Just Like Mommy

Photo by Boudewijn Huysmans on Unsplash


Before I'd left elementary school, I realized there were polarizing forces within me. Half of me violently hoped to never be like my mother. The other half felt resigned to the same destruction she created.

My mother was an alcoholic. I hated her.

There was a time before I severed tied with her that I tried desperately to find out why, to find out how. How did it happen to her? How did she get lost to alcohol? When did it start? And why?

From the few people I had available to ask, it seemed that her drinking started in high school. She was the prettiest. She was the most popular. The alcohol amplified her glow and covered for her lack of self-esteem. She got trapped in the banal way that so many do. The path from party girl to alcoholic is imperceptibly downhill and paved with black ice. The drinks made socializing silkier. The drinks made problems fuzzy. The drinks felt warm. The drinks made her forget. Sip and swallow, then again. One day when it was too late the cod switch came and the drinks swallowed her.

I've always been good at taking tests. I scored particularly high for Adverse Childhood Experiences (high ACE scores are known to correlate to substance abuse) thanks to my mother's tutoring. Because of my high test score, I was granted acess to the the University of Coping with Trauma and earned a master's degree in alcoholism. I'm not proud, but it certainly is an impressive testament to the power of addiction that I ended up embodying the very thing I hated most.

Eventually, I gave up trying to understand my mother. I also gave up trying to have a passable relationship with her.
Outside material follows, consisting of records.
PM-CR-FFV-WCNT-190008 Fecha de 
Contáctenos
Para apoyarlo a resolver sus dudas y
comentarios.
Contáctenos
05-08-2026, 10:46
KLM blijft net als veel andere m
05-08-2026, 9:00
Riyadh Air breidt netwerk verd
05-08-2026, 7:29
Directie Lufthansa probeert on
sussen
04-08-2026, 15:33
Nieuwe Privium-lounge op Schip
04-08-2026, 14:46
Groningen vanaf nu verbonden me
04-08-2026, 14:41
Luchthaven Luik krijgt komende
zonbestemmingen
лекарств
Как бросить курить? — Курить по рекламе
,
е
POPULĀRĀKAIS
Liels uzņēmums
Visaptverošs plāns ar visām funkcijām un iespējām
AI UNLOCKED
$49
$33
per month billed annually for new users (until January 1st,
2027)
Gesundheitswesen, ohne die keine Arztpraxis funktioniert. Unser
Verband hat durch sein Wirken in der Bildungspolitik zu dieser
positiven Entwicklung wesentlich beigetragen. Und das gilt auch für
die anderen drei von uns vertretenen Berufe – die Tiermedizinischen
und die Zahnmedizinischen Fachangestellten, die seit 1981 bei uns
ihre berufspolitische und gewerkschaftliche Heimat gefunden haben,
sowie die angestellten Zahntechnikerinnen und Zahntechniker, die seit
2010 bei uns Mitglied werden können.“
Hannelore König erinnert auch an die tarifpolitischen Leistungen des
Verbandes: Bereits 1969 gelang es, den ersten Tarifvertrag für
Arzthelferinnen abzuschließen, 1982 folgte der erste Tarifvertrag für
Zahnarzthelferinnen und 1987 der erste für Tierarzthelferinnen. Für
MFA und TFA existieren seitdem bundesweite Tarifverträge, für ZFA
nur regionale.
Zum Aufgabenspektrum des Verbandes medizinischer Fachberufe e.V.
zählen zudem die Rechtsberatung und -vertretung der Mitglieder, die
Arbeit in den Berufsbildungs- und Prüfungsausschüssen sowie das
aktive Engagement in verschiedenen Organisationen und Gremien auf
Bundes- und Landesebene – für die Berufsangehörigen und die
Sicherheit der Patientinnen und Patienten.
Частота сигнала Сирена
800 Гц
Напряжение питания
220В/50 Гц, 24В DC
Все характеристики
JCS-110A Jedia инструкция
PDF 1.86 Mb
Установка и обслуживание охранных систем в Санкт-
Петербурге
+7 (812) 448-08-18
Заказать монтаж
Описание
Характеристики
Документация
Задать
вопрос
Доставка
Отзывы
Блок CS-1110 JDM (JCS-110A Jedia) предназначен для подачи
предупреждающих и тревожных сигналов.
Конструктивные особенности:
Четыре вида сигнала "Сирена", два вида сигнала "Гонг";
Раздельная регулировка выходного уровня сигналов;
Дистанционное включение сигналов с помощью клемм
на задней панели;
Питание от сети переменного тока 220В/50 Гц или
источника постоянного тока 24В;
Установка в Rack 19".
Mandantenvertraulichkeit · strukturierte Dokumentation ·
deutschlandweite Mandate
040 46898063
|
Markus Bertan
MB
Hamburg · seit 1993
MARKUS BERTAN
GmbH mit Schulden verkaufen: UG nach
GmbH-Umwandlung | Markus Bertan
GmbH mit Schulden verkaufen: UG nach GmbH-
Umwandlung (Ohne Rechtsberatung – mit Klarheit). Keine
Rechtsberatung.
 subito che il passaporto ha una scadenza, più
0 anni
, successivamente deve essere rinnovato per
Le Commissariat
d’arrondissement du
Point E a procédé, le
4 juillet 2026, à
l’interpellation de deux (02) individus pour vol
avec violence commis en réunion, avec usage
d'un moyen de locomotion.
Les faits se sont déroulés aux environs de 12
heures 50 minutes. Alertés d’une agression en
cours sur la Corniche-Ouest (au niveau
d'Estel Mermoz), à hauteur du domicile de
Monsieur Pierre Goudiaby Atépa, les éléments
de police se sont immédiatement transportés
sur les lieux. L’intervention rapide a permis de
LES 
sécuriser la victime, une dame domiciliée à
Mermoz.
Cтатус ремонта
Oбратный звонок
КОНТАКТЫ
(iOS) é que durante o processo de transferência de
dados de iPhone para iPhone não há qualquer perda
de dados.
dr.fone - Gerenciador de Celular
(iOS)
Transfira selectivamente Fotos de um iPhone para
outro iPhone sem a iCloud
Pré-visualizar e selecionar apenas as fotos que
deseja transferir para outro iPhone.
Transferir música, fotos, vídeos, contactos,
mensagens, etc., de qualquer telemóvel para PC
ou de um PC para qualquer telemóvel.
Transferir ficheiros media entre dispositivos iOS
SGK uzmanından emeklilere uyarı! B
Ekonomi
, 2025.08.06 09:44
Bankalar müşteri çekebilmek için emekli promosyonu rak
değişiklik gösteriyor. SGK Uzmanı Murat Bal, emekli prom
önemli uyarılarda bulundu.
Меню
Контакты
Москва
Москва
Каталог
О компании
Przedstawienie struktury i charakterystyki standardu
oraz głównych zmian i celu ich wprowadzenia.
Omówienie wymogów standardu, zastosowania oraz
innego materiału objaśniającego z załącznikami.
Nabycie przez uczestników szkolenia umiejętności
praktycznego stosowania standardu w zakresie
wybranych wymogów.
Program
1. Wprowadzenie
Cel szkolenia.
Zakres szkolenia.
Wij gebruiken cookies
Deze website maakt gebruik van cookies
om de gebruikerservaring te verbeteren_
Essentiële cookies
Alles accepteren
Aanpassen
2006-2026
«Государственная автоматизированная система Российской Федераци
She eventually developed cirrhosis, turned as yellow as Big Bird, developed ascites that made her frail frame appear monstrously pregnant with accumulated fluid, and drifted out of consciousness with pain. She succeeded in getting clean for nearly long enough to make it onto the transplant list. I'd always told myself that it was the disease that made her intolerable. I found out during the short time she was sober that she was just as horrible without the alcohol. 

When I realized that she was irrevocably toxic in my life, I made a clean split from her. I've never regretted that decision. Not when I found out she was dying, not even after she was dead.

Even without her presence, the disease we shared went from a shadow in my life to full-fledged monster. My alcoholism grew and raged and thrashed and nearly tore me apart, too. 

My mind can't help but draw comparisons between us. She was... who was she? She never let me close enough to know but one thing about her, and it is this. Whatever could have become of her one precious life, never was.

My mother was an alcoholic. I feel nothing for her.

I am an alcoholic. Am I capable of loving myself?


Edit: The answer to the riddle came to me in the middle of the night. Just like I don't want to be defined by my alcohol use disorder, neither was it the sum total of who she was. She was awful because she was abusive and full of anger. The alcohol simply magnified the problems and became the scapegoat within easiest reach as her kid. Perhaps writing about this really does help me sort through the most complicated feelings?